If someone tests positive, remind them of the environment we are in and that vigilance is their best tool to protect themselves. Let them know all the additional safety measures the restaurant is taking and, most importantly, listen to them. Ask them what would make them feel safer and, when feasible, accommodate the staff. They are the ones on the front line, and you cannot run a successful business without well-trained staff. They need to feel safe and know that the restaurant is here to support them.

Returning to Work
Individuals who have tested positive can return to work when they have fully recovered. There are certain tests individuals can take to determine whether an employee can safely return to work, but go-to resource should be this CDC website where a “Return to Work Criteria” is listed for businesses (10).
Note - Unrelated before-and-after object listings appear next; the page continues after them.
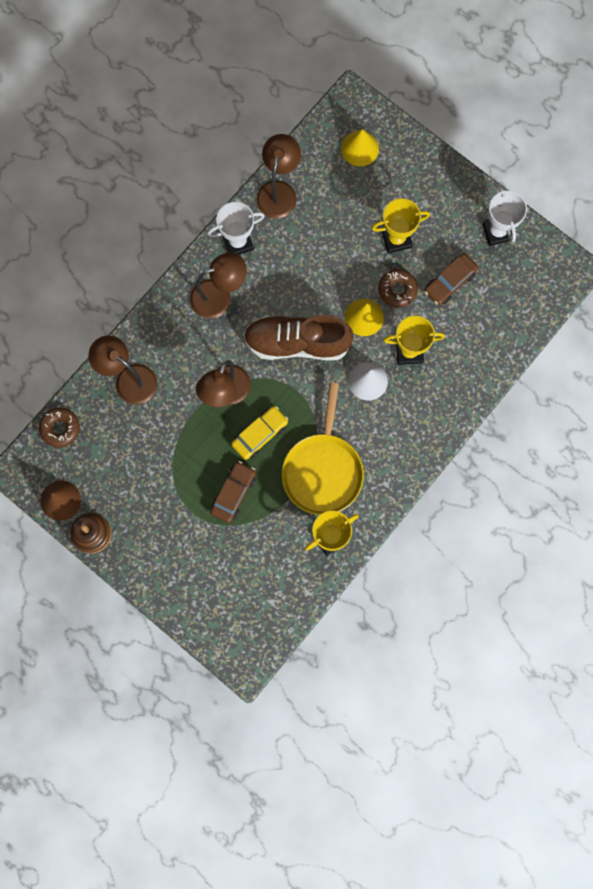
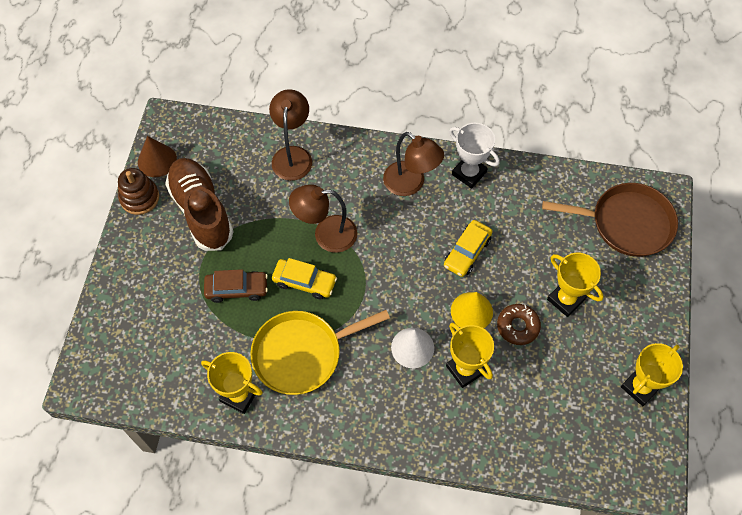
camera: 60 degrees right, 15 degrees down
(60, 428) = (219, 129): brown donut -> none
(279, 191) = (538, 180): brown lamp -> none
(297, 343) = (409, 268): brown shoe -> brown shoe (201, 211)
(310, 289) = (467, 252): none -> yellow car
(360, 148) = (627, 223): yellow cone -> brown pan
(450, 282) = (558, 370): brown car -> none
(497, 232) = (640, 387): white trophy -> yellow trophy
Exposure to the COVID-19 virus is possibly unavoidable given the spread of the pandemic, and there is no one right strategy to prepare for its impact on businesses. Overall, operators who can act quickly to employees testing positive, as well as possible closures, will benefit by avoiding further confusion and panic (1). Our recommendation to operators is to keep your staff informed about updates, ensuring that the communication lines are open and streamlined so that staff can be up to date on new safety policies, scheduling, as well as hours and staffing.